(Transcribed page contents)

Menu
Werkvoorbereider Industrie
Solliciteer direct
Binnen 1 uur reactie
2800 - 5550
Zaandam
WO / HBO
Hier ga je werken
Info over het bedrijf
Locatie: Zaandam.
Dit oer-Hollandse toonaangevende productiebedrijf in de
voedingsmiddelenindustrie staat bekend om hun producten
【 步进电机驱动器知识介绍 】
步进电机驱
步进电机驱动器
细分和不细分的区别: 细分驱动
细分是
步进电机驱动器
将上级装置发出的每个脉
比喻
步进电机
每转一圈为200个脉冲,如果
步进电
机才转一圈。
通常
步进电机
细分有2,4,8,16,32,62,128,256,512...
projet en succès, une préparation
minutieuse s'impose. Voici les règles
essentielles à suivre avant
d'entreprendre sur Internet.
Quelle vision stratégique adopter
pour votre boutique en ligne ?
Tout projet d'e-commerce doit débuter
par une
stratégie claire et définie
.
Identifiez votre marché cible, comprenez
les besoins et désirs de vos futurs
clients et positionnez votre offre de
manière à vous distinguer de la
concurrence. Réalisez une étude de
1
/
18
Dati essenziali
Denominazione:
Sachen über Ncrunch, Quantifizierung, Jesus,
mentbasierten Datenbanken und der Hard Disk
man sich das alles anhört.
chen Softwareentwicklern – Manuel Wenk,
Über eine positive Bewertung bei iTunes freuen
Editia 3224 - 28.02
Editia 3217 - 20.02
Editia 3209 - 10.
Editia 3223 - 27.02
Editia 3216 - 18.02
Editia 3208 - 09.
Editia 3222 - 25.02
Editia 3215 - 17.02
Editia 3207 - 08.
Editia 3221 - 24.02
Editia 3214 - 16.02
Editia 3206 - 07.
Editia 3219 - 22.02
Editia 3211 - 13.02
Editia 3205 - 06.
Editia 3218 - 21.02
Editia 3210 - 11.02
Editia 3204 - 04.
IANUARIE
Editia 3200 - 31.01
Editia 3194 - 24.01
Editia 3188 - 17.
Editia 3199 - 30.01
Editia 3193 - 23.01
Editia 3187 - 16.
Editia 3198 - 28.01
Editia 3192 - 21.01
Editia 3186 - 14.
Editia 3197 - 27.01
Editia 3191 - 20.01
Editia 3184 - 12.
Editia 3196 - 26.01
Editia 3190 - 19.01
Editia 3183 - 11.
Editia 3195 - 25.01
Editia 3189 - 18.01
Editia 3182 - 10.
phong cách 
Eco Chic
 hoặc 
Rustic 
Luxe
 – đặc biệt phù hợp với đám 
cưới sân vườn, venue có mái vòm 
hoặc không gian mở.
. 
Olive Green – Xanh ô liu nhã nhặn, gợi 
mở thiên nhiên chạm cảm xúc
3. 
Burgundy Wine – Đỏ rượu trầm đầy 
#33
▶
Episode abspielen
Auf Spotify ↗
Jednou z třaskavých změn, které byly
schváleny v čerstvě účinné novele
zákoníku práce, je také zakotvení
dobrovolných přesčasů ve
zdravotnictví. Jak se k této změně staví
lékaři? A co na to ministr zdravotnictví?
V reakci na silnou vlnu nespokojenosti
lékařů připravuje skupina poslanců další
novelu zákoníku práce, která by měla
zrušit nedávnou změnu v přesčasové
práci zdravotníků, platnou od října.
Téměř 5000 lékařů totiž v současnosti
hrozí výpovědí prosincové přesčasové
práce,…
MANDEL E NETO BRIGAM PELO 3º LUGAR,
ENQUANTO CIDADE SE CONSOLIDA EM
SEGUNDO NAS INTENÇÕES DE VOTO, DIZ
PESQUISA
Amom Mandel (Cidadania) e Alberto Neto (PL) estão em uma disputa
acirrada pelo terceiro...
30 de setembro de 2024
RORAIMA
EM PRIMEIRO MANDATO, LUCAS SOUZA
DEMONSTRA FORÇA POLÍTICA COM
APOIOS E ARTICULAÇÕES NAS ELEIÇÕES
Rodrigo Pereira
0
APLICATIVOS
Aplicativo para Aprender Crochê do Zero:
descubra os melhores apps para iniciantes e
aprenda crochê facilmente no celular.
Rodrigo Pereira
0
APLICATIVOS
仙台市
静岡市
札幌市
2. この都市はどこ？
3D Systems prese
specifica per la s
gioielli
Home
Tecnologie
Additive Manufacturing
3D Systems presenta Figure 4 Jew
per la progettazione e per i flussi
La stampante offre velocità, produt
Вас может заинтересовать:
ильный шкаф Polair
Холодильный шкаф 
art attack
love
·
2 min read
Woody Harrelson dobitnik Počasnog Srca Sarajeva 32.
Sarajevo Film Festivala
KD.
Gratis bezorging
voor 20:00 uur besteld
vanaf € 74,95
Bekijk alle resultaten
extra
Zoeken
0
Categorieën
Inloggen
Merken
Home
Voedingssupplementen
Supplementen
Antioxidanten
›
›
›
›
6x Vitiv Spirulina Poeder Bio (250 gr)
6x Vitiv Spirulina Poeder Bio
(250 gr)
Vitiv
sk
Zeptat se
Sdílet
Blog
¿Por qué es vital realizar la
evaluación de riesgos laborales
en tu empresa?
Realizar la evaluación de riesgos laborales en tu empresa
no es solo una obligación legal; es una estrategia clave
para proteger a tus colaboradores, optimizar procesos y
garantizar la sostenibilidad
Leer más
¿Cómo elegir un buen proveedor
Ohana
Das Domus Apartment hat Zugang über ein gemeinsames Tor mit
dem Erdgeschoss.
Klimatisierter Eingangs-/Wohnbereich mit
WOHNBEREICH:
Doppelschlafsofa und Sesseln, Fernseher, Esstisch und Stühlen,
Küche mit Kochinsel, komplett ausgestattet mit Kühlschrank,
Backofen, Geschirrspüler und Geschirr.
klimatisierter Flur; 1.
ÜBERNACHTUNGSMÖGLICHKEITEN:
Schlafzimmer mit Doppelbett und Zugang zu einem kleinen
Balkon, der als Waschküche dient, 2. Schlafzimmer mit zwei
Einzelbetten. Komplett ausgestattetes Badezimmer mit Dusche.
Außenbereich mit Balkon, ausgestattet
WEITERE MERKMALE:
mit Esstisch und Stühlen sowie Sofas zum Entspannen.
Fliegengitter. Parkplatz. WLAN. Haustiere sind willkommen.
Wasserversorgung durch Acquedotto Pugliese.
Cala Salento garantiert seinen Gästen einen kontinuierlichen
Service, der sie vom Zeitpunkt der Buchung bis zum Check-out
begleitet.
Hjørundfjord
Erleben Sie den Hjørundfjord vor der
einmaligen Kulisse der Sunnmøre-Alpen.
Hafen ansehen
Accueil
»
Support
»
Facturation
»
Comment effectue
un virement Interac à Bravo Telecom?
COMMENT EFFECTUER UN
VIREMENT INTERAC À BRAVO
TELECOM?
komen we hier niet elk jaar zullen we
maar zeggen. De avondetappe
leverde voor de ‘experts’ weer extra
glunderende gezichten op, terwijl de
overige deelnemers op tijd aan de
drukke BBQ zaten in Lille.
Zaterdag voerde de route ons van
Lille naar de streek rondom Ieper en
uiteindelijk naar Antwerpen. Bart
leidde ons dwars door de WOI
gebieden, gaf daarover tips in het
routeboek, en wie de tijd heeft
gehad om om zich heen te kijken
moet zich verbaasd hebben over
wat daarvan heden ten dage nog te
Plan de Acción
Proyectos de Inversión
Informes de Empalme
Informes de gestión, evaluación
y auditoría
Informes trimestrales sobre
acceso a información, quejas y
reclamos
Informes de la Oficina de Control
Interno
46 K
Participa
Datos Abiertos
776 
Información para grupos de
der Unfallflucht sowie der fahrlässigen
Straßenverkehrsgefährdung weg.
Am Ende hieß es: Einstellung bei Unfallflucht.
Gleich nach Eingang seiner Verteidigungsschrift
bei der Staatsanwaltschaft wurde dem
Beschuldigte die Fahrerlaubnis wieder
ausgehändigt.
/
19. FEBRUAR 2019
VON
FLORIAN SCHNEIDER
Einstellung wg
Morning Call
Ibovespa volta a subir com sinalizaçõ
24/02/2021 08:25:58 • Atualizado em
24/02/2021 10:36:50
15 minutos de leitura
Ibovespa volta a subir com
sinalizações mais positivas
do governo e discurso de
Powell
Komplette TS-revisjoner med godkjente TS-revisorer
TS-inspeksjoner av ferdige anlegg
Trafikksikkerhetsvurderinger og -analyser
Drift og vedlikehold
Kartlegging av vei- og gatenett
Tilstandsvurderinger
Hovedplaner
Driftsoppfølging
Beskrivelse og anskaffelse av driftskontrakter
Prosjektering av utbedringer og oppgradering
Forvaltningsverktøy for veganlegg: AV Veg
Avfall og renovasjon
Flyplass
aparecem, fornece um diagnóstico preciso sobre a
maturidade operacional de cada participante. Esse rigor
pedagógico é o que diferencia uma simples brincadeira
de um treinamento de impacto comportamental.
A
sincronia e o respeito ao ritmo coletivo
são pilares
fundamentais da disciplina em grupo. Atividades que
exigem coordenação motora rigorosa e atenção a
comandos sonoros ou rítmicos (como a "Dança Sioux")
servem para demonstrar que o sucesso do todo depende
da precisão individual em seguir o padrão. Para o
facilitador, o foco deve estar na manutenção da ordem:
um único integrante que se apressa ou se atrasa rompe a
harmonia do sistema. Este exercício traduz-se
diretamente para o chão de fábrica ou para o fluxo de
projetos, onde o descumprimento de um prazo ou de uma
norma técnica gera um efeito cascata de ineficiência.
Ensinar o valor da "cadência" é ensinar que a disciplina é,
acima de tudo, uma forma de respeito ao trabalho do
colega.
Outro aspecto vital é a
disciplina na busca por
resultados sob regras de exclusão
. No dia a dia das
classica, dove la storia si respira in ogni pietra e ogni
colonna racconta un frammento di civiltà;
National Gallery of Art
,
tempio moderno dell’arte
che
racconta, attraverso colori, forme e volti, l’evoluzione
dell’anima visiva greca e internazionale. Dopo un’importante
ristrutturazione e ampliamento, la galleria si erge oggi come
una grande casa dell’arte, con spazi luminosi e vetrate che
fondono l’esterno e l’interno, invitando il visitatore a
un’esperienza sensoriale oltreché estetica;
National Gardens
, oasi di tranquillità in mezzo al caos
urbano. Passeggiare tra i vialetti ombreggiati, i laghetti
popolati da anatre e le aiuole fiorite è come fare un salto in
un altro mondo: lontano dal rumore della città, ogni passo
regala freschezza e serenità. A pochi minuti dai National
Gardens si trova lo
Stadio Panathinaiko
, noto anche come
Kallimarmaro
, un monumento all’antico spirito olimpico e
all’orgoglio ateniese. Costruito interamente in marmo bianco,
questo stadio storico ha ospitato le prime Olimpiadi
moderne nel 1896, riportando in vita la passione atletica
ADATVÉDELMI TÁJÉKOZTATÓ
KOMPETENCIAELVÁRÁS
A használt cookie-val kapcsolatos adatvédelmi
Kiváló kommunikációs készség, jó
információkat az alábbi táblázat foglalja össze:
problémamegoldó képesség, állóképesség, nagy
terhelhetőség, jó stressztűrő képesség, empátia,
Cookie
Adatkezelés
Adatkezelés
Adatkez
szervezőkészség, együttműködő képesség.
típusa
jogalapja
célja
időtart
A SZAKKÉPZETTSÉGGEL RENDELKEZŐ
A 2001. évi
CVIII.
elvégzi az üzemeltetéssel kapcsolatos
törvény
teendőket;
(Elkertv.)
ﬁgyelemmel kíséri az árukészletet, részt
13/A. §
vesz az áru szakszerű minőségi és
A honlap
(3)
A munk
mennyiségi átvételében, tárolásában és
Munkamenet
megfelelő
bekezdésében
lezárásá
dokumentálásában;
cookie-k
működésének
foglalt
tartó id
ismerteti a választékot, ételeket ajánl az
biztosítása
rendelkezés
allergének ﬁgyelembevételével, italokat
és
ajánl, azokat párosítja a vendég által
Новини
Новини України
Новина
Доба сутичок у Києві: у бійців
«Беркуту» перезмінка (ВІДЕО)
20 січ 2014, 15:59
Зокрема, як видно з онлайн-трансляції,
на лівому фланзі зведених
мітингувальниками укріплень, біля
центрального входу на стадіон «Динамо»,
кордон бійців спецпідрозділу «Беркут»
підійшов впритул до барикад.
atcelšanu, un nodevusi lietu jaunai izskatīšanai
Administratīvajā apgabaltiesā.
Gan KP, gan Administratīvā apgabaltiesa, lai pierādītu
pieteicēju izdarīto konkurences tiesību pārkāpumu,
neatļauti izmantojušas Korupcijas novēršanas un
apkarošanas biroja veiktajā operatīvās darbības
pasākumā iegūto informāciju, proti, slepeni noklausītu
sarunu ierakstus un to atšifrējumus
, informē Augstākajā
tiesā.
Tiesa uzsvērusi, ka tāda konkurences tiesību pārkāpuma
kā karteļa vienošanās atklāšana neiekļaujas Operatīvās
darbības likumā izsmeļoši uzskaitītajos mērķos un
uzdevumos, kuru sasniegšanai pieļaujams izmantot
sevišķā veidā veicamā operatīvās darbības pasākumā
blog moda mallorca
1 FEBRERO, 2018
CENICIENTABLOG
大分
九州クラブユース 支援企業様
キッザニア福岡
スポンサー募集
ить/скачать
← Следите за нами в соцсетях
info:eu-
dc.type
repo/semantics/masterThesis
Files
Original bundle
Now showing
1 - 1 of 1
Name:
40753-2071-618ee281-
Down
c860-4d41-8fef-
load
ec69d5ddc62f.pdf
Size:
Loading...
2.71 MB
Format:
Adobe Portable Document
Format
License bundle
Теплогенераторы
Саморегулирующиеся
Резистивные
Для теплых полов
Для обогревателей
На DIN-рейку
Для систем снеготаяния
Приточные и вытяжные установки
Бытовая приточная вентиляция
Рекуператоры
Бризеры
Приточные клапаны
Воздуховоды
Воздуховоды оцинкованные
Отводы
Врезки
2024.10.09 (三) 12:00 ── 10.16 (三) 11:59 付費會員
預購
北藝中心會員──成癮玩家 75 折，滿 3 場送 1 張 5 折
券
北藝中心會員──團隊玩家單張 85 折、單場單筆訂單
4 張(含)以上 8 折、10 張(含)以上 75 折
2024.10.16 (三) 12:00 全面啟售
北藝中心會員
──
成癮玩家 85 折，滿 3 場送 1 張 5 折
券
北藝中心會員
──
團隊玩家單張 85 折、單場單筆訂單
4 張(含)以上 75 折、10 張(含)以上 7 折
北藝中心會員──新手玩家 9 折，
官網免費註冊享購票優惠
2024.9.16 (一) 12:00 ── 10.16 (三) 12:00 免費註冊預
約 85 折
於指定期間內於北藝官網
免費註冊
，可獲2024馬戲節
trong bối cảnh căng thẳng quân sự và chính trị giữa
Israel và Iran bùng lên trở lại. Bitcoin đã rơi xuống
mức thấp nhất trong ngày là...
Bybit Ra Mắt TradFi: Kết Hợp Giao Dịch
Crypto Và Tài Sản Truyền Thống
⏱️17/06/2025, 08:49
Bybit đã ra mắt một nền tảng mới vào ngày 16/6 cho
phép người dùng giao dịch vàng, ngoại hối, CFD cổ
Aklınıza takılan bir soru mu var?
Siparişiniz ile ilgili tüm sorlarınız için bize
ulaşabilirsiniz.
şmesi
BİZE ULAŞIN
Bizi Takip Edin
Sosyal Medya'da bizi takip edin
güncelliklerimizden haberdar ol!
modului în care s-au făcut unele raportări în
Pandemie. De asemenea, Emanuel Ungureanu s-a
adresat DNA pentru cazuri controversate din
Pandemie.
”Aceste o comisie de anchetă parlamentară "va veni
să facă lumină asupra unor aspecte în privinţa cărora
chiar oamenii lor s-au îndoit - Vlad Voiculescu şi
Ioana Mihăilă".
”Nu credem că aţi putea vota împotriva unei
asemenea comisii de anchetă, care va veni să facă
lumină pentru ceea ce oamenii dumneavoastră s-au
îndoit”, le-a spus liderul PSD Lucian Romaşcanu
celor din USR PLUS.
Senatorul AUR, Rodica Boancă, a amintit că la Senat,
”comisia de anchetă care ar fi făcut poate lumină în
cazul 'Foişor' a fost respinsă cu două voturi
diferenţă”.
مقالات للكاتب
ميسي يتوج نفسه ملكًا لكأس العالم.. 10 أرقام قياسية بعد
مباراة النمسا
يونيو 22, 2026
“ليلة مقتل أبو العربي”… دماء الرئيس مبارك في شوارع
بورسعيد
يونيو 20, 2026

◆ ACTION ITEM:
Show every line from the entries above in which the word "бійців" appears.

◆ FINISHED EXERCISE:
Доба сутичок у Києві: у бійців
кордон бійців спецпідрозділу «Беркут»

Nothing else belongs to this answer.